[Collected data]
* * * * * * *

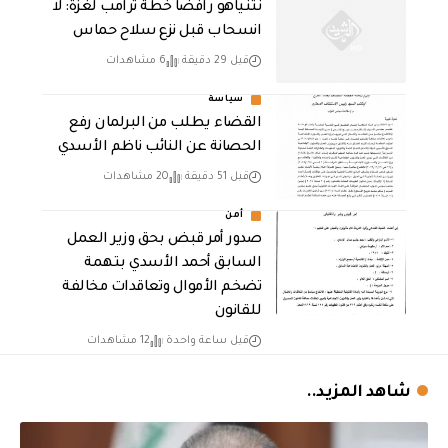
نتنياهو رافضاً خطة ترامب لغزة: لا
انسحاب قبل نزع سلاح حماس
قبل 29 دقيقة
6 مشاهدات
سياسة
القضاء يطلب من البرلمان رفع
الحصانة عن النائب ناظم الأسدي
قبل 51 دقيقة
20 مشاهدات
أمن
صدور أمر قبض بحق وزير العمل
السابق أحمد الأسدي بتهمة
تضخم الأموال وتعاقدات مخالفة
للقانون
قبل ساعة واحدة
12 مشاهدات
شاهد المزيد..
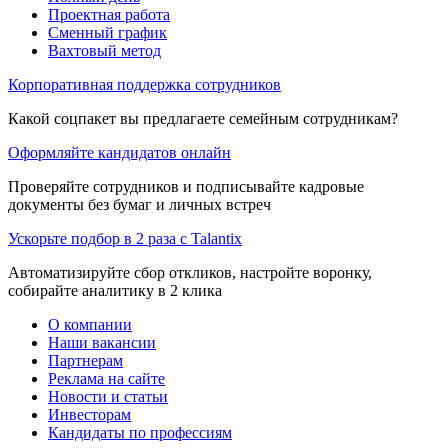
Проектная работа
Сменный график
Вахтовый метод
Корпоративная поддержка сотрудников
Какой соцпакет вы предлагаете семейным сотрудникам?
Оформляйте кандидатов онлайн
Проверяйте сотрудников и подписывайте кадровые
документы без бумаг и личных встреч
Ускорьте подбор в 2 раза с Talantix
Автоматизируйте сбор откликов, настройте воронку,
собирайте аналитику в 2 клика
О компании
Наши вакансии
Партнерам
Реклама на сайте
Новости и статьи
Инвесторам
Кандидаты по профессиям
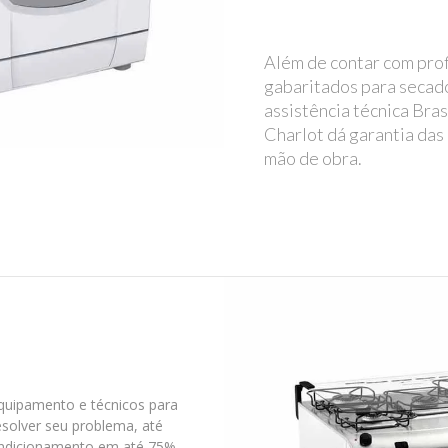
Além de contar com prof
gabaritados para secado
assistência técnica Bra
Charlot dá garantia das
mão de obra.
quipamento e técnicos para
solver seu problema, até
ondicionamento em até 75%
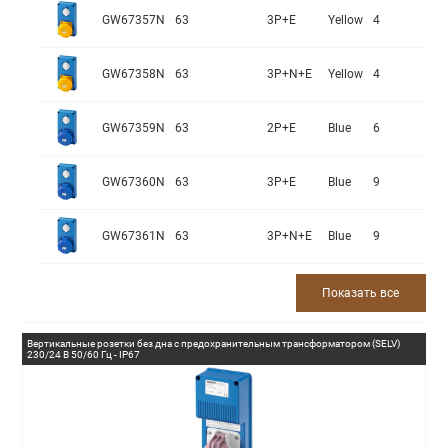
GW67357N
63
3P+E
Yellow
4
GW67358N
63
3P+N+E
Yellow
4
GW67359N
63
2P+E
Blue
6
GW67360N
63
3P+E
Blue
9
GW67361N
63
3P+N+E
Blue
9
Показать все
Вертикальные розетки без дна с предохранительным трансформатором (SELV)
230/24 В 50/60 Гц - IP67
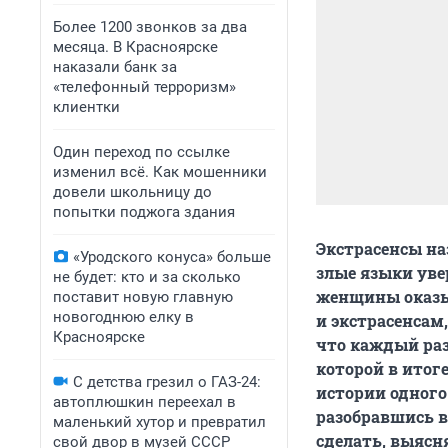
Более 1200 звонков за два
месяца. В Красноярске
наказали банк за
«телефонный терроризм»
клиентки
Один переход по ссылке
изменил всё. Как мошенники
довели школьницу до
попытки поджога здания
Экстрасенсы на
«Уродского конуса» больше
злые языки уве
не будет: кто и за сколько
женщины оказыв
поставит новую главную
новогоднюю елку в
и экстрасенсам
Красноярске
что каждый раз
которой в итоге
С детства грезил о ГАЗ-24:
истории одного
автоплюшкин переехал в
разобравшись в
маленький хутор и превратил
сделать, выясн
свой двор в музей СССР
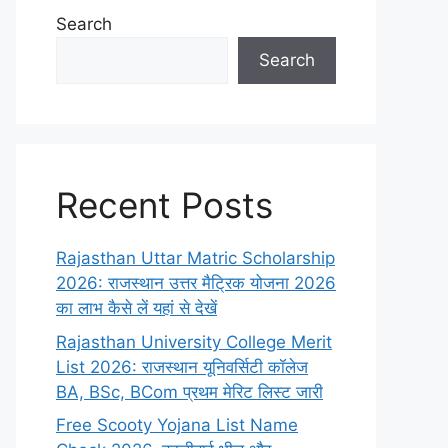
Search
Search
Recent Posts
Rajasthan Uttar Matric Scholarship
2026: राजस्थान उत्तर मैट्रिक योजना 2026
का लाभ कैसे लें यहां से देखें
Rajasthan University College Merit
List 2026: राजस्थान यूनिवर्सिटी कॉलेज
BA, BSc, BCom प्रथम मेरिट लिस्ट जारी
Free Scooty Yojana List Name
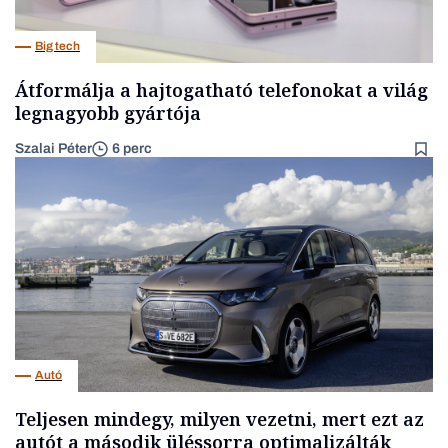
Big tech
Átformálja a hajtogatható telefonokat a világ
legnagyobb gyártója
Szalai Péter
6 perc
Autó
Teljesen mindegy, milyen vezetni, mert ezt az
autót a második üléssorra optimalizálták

* * * * * * *

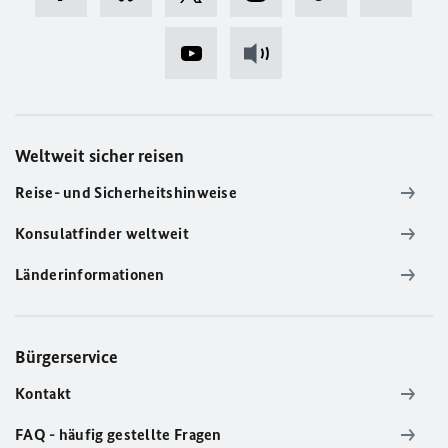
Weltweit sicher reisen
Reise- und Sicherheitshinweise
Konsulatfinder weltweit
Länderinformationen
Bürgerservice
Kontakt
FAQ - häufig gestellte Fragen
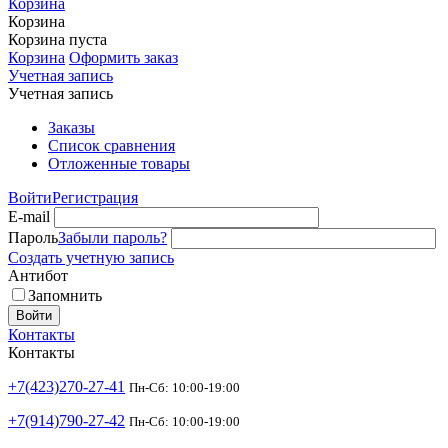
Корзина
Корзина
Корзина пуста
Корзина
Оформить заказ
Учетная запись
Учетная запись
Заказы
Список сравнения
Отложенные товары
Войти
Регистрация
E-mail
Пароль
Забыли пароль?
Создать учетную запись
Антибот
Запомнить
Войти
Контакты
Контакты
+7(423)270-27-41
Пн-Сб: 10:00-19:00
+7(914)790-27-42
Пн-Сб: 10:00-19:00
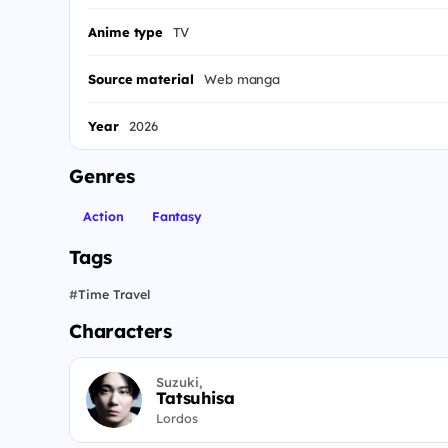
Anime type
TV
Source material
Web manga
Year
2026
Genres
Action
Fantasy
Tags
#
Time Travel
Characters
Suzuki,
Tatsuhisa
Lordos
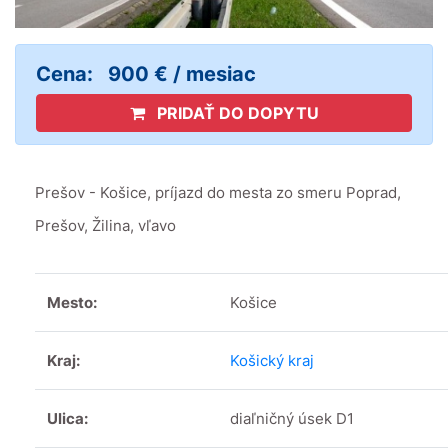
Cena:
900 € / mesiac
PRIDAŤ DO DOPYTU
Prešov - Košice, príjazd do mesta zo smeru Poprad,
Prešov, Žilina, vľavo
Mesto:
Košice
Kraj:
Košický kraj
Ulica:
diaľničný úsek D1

* * * * * * *

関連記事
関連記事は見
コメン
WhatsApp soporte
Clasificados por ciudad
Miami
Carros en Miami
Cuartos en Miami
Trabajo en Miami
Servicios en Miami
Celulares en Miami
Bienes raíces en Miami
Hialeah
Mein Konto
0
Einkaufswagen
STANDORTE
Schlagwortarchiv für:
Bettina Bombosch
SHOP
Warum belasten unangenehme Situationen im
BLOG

* * * * * * *

Your objective: Search the records for the string "Prešov" and, wherever a line contains it, please copy that line.

Task output:
Prešov - Košice, príjazd do mesta zo smeru Poprad,
Prešov, Žilina, vľavo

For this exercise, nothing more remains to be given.